La organización Emergency Lawyers ha explicado en un comunicado difundido en redes sociales que el bombardeo se produjo cuando el mercado estaba "abarrotado" y ha asegurado que el ataque causó 28 muertos y "decenas" de heridos.
"El mercado de Ghabish es un mercado muy importante del que dependen cientos de miles de civiles en Kordofán Occidental y las zonas de los alrededores para obtener comida y bienes esenciales", ha subrayado el colectivo, antes de enfatizar que "el ataque representa una continuación de una política de presión colectiva como herramienta de intimidación y hambre, lo que causa escasez de alimentos y eleva los precios de los productos básicos".
En este sentido, la organización ha afirmado que hace al Ejército "totalmente responsable de este crimen" y ha incidido en que "los hechos en torno a este ataque, en el contexto de los repetidos ataques contra mercados, fijan una responsabilidad legal directa y suponen nuevos elementos en un historial de violaciones acumuladas, reforzando la base legal para que haya una rendición de cuentas".
En los últimos meses, tanto las Fuerzas Armadas sudanesas, que no se han pronunciado sobre este incidente, como las RSF han intensificado sus ofensivas en las regiones de Kordofán y Darfur, recurriendo de forma creciente a drones de largo alcance. Este tipo de armamento ha agravado la violencia y ha multiplicado el impacto sobre la población civil.

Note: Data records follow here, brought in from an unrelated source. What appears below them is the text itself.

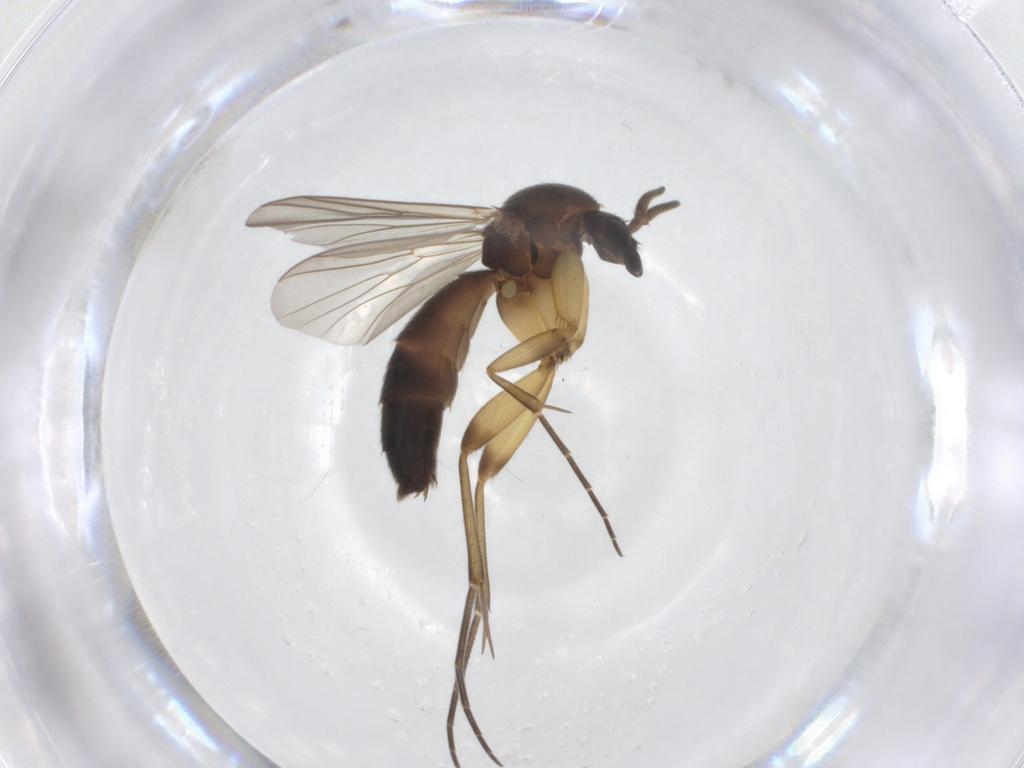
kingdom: Animalia
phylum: Arthropoda
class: Insecta
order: Diptera
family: Mycetophilidae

El Alto Comisionado de Naciones Unidas para los Derechos Humanos, Volker Turk, advirtió el 11 de mayo de que al menos 880 civiles murieron entre enero y abril de este año como consecuencia de ataques con drones. "La comunidad internacional está advertida de que, a menos que se actúe sin demora, este conflicto está a punto de entrar en una nueva fase, aún más letal", alertó.

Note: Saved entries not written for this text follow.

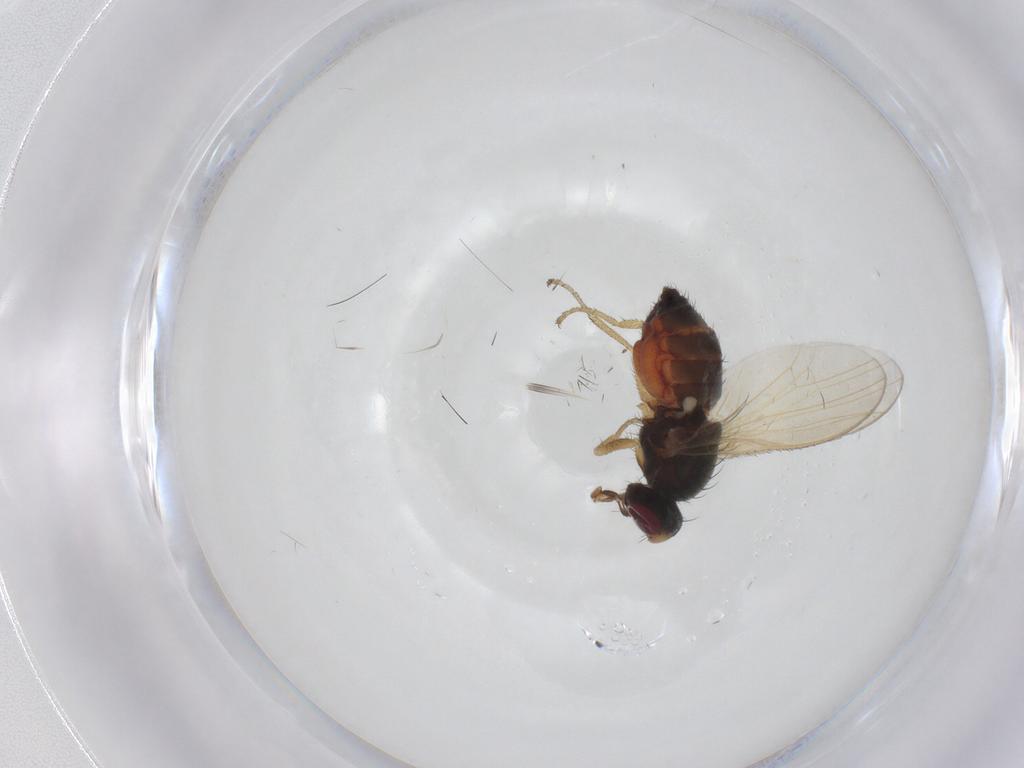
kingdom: Animalia
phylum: Arthropoda
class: Insecta
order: Diptera
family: Heleomyzidae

La guerra civil en Sudán estalló en abril de 2023 por las profundas discrepancias sobre el proceso de integración de las RSF en el seno de las Fuerzas Armadas, lo que hizo descarrilar la transición política iniciada tras el derrocamiento en 2019 del régimen de Omar Hasán al Bashir, ya seriamente dañada después de la asonada que expulsó del poder al entonces primer ministro, Abdalá Hamdok.

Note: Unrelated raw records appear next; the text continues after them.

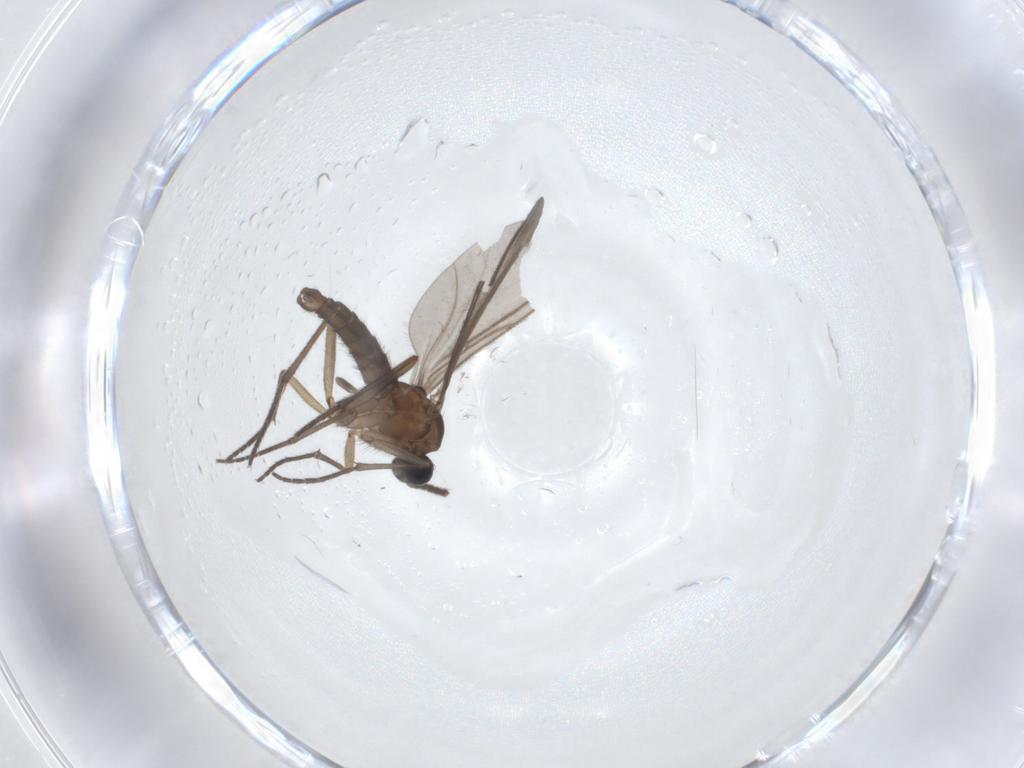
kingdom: Animalia
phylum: Arthropoda
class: Insecta
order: Diptera
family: Sciaridae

El enfrentamiento armado, en el que intervienen diversos países respaldando a uno u otro bando, ha sumido a Sudán en una de las peores crisis humanitarias del planeta, con millones de personas desplazadas y refugiadas. La comunidad internacional mantiene la alarma por la expansión de enfermedades y por los graves daños sufridos por infraestructuras esenciales, que impiden prestar asistencia a cientos de miles de afectados.